Once again, since the ladder is in limiting equilibrium, we know that the sum of our moments is going to be equal to zero. So, let’s begin by looking at the weight of the ladder and the moment of this force. We want the component of this force that’s perpendicular to the ladder. And so we add a right-angled triangle with an included angle of 48 degrees. We know the hypotenuse of this force triangle is 295 newtons. And we want to find the adjacent side. If we define this component of the force to be equal to 𝑎 or 𝑎 newtons, we see we can use the cosine ratio. cos of 48 is 𝑎 over 295. We then multiply both sides by 295, and we found the value of 𝑎; it’s 295 times cos of 48 degrees. And of course, this is in newtons.

This force is trying to move the ladder in a clockwise direction. So its moment is going to be negative. The moment is force times distance. So, this moment is negative 295 cos of 48 times a half 𝐿. And we’ve chosen a half 𝐿 because we said that it’s the distance along the ladder where this force acts. We’ll now consider the weight of the man. Once again, we add a right-angle triangle. Now this right-angle triangle is similar to our previous one. The only difference is the hypotenuse; this time it’s 610. And we denote the side we’re looking for as 𝑏. Remember, we want the component that is perpendicular to the ladder. So we get cos 48 equals 𝑏 over 610, meaning 𝑏 is 610 times cos of 48.

Once again, the moment is negative, so we’re going to subtract 610 cos 48 multiplied by the distance, which we said is 𝑥𝐿. There’s one more force we’re looking at. This time, we’re interested in the component of the reaction force of 𝐵, this perpendicular to the ladder. So we add another right-angled triangle in. Once again, we know the hypotenuse. It’s 𝑅 sub 𝐵, which we’ve already calculated. But this time we want the opposite side. Let’s call that 𝑐. And so to link the opposite and hypotenuse, we use the sine ratio, sin 48 equals 𝑐 over 𝑅 sub 𝐵. So, we multiply by 𝑅 sub 𝐵, and we find 𝑐 is 𝑅 sub 𝐵 sin 48.

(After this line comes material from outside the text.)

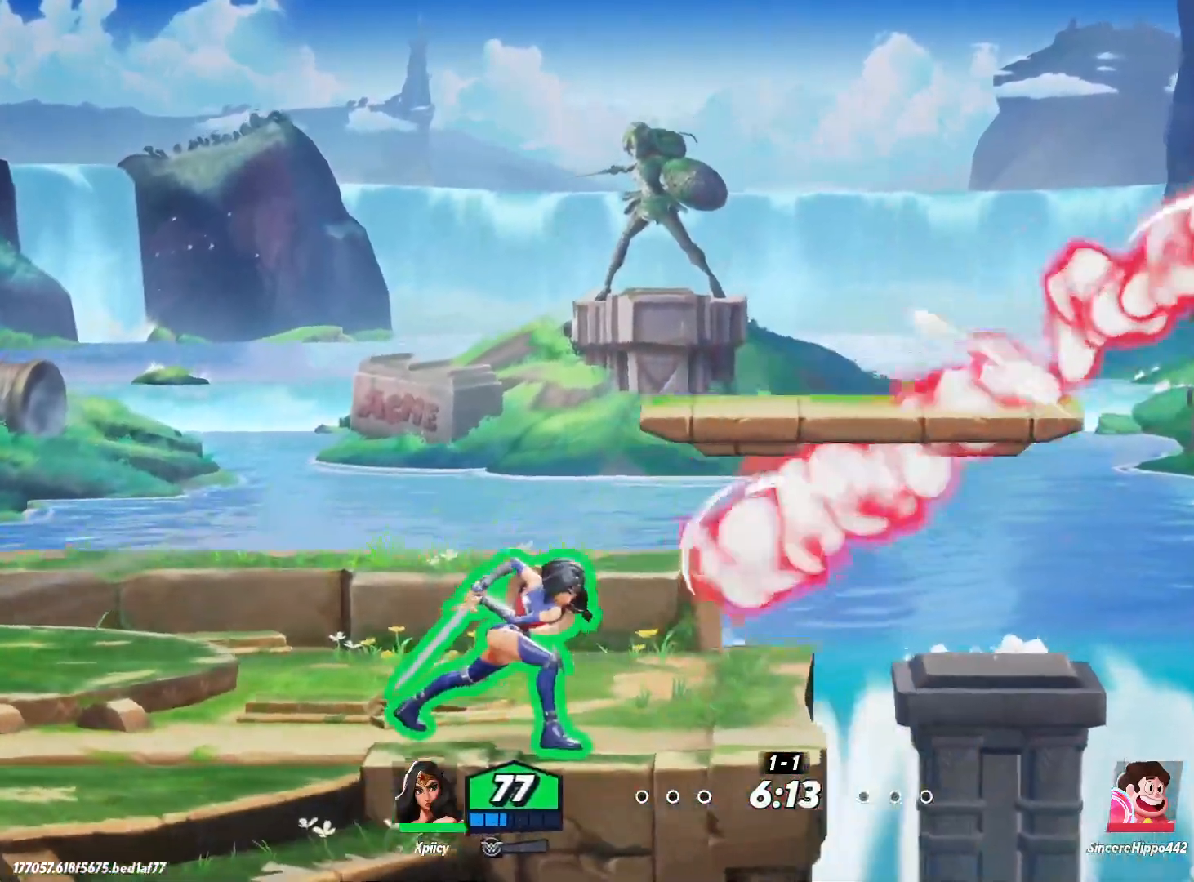
{"keys": ["d", "space"], "events": [[267, "space", "down"]]}
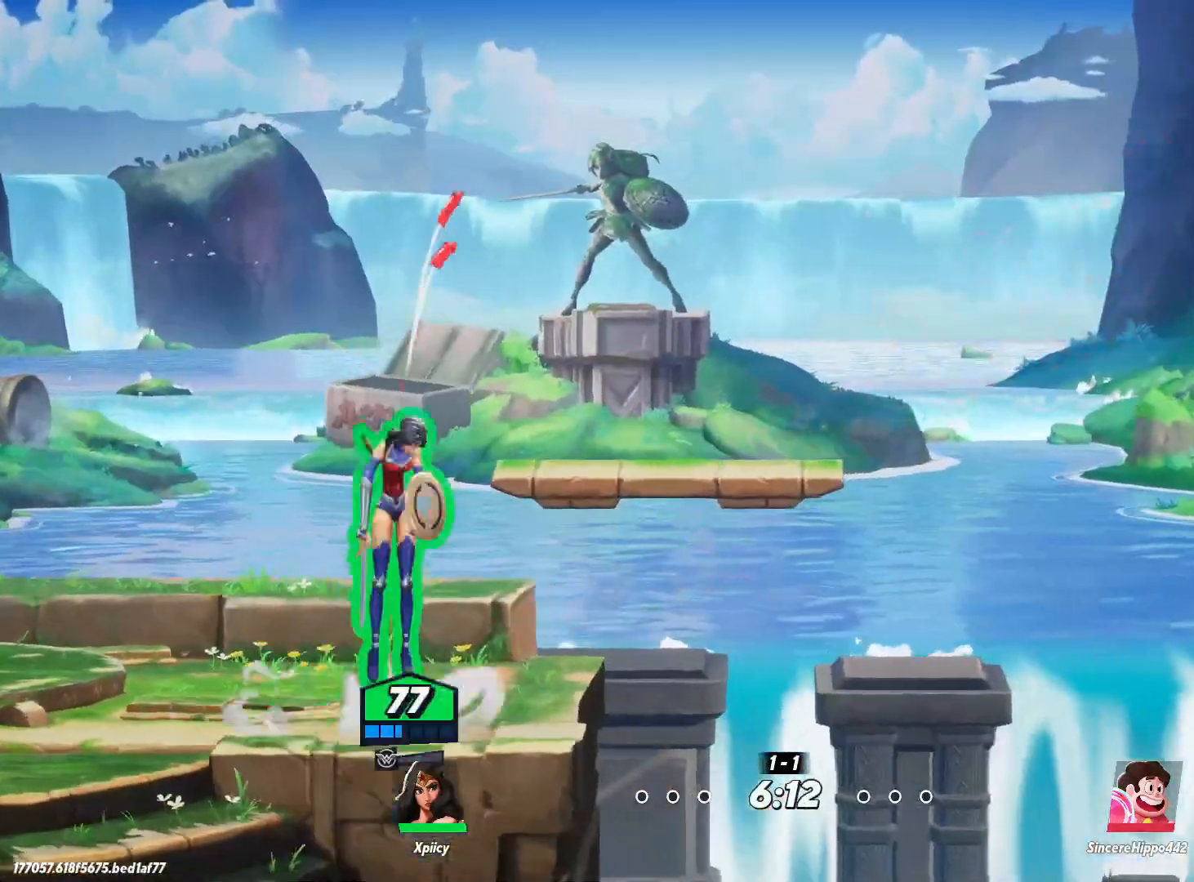
{"keys": ["d"], "events": [[33, "space", "up"], [217, "a", "down"], [217, "d", "up"], [217, "space", "down"], [367, "space", "up"], [400, "a", "up"], [450, "d", "down"]]}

Now, this force is trying to move the ladder in a counterclockwise direction. So its moment is positive. We multiply that force by the distance away from 𝐴. So that’s 𝑅 sub 𝐵 sin 48 times 𝐿. We know that the sum of all of these is equal to zero. Now, notice that had we taken a moment about a different point, say, 𝐵 for example, we would’ve had two forces to consider at 𝐴, whereas at 𝐵 we had just one force to consider. So, there’s a little bit less in the way of calculations. Now, before we do anything, we see that we can divide through by 𝐿. Remember, we can only do this if 𝐿 is not equal to zero. Well, 𝐿 is the length of the ladder, so we know that that’s true.

Next, we simplify. And at the same time, we’re going to replace 𝑅 sub 𝐵 with 1810 over three. And so our equation is negative 295 over two times cos 48 minus 610𝑥 cos 48 plus 1810 over three sin 48 equals zero. To solve for 𝑥, we’ll add 610 times 𝑥 cos 48 to both sides. And then we’ll evaluate what’s left on the left. Typing this into our calculator gives us 349.667 and so on. To solve for 𝑥, we’ll divide through by 610 cos 48. 349.667 divided by 610 cos 48 gives us a value of 0.85667 and so on. Correct to two decimal places, it’s 0.86. And so we see that the man can get 0.86 of the way up the ladder before it slips. In terms of 𝐿, the distance he travels then is 0.86𝐿.